Eydon Hall is a Palladian stately home near the village of Eydon, in Northamptonshire. It is a Grade I listed building, and is currently in use as a private residence.

==Architecture==

The house, built of ironstone, remains broadly as it was originally designed, with nine bedrooms and four major reception rooms across two main floors. The top floor, with servants' quarters, is hidden from view by balustrades around the side of the roof, and there is a large basement. The house has a number of unusual features, perhaps the most interesting being that the large portico traditional on such houses is placed at the rear, not the front. Each of the four facades are designed differently, with the west facade having a large semi-circular bow in it to contain an oval drawing room.

==History==

The site was originally occupied by Eydon Lodge, which was acquired in 1788 for £6,600 by the Reverend Francis Annesley. He demolished the existing building, and employed James Lewis to create the replacement, completed in 1789.

Eydon Hall was later owned by Colonel Henry Cartwright, member of parliament for South Northamptonshire from 1858 to 1868, who died there in 1890. In 1913 it was taken by Lady Fermor-Hesketh and after that purchased in 1923 by David Margesson. By 1927 it was occupied by W. G. Waldron, and in 1929 was again announced for sale.

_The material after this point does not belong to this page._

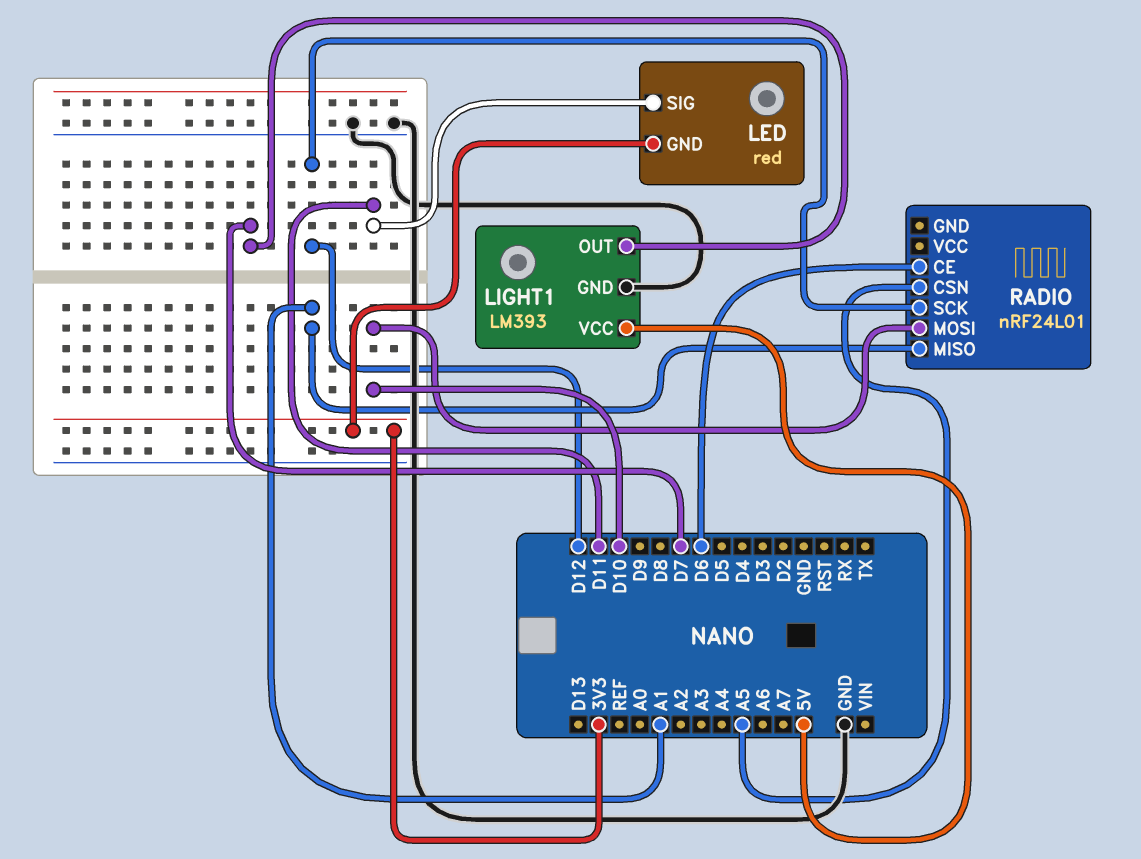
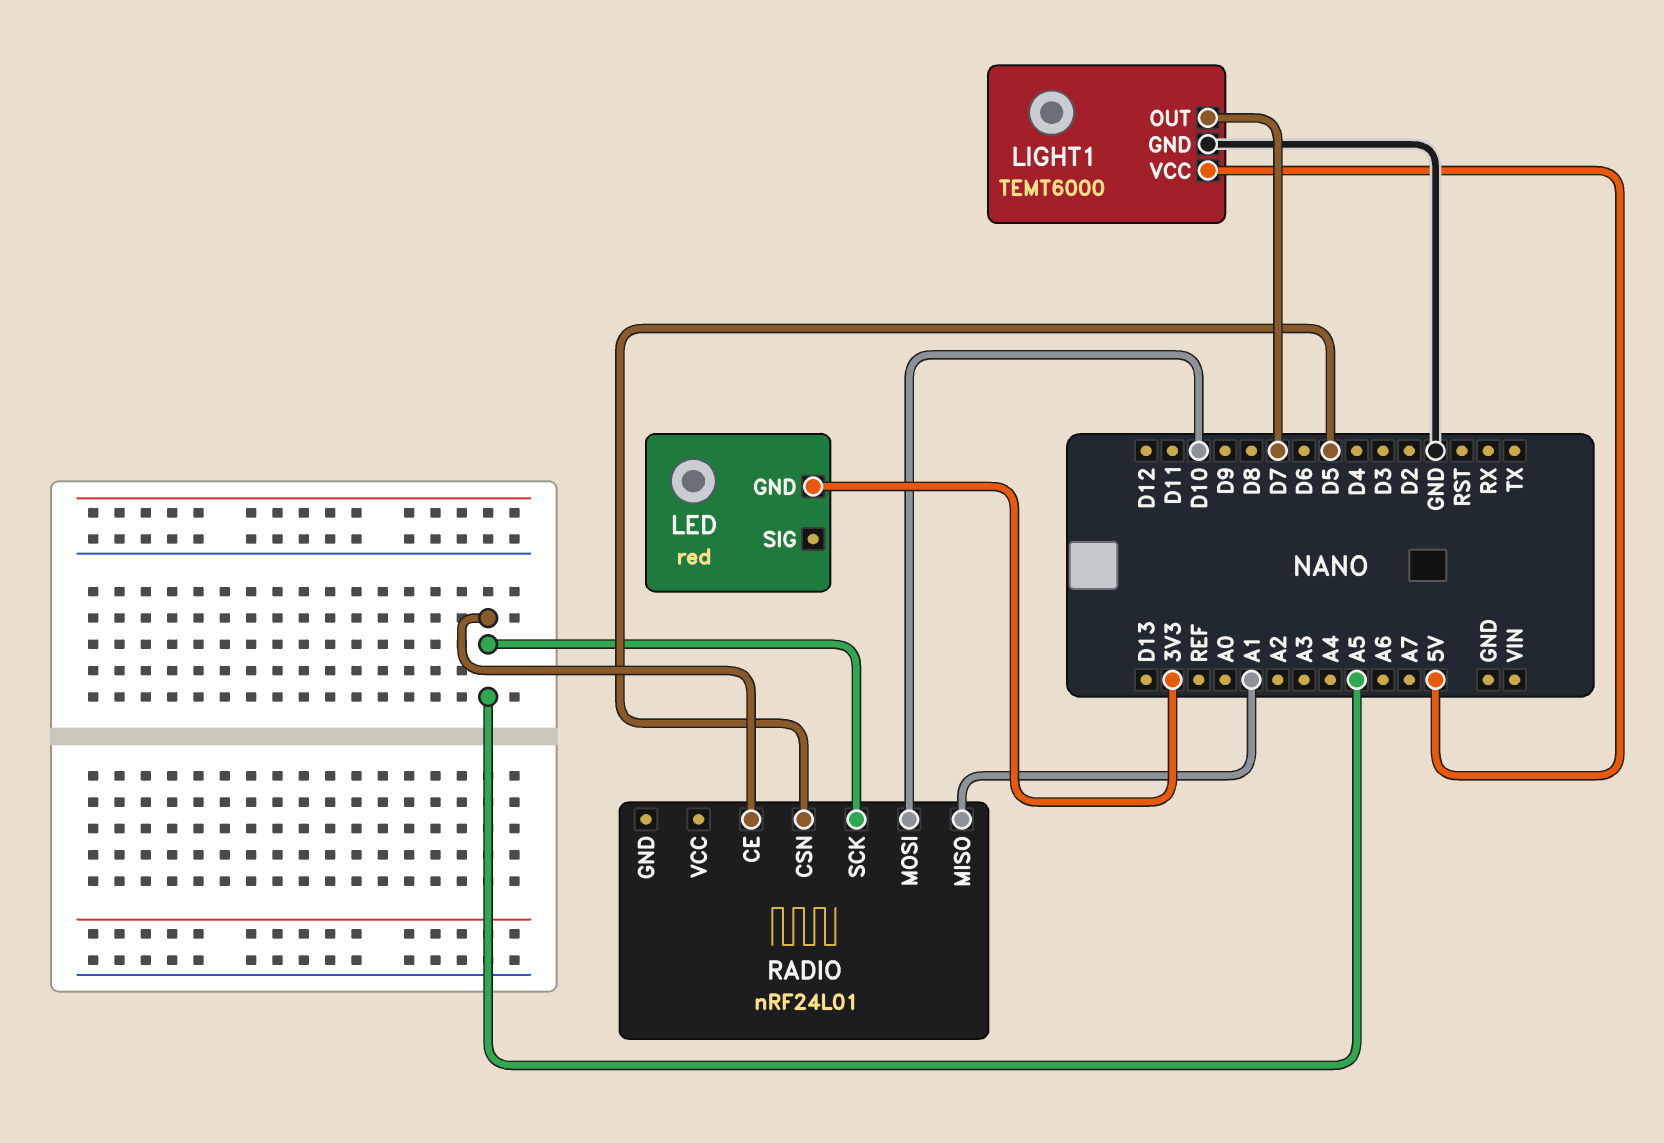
LED pin SIG: D11 -> none
LIGHT1: LM393 -> TEMT6000
RADIO pin CE: D6 -> A5
RADIO pin CSN: A5 -> D5
RADIO pin SCK: D12 -> A5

The buyer was Robert Brand (later Lord Brand); the house passed to his daughter on his death in 1963. In 1982 it returned to the market, and was eventually purchased by the Thoroughbred racehorse owner/breeder Gerald W. Leigh. After his death, when his widow chose to sell the estate, it returned to the market in 2004 with an estimated price of around £11m. Much to the surprise of the property industry, it sold within two months to video game developer Chris Stamper for £17m.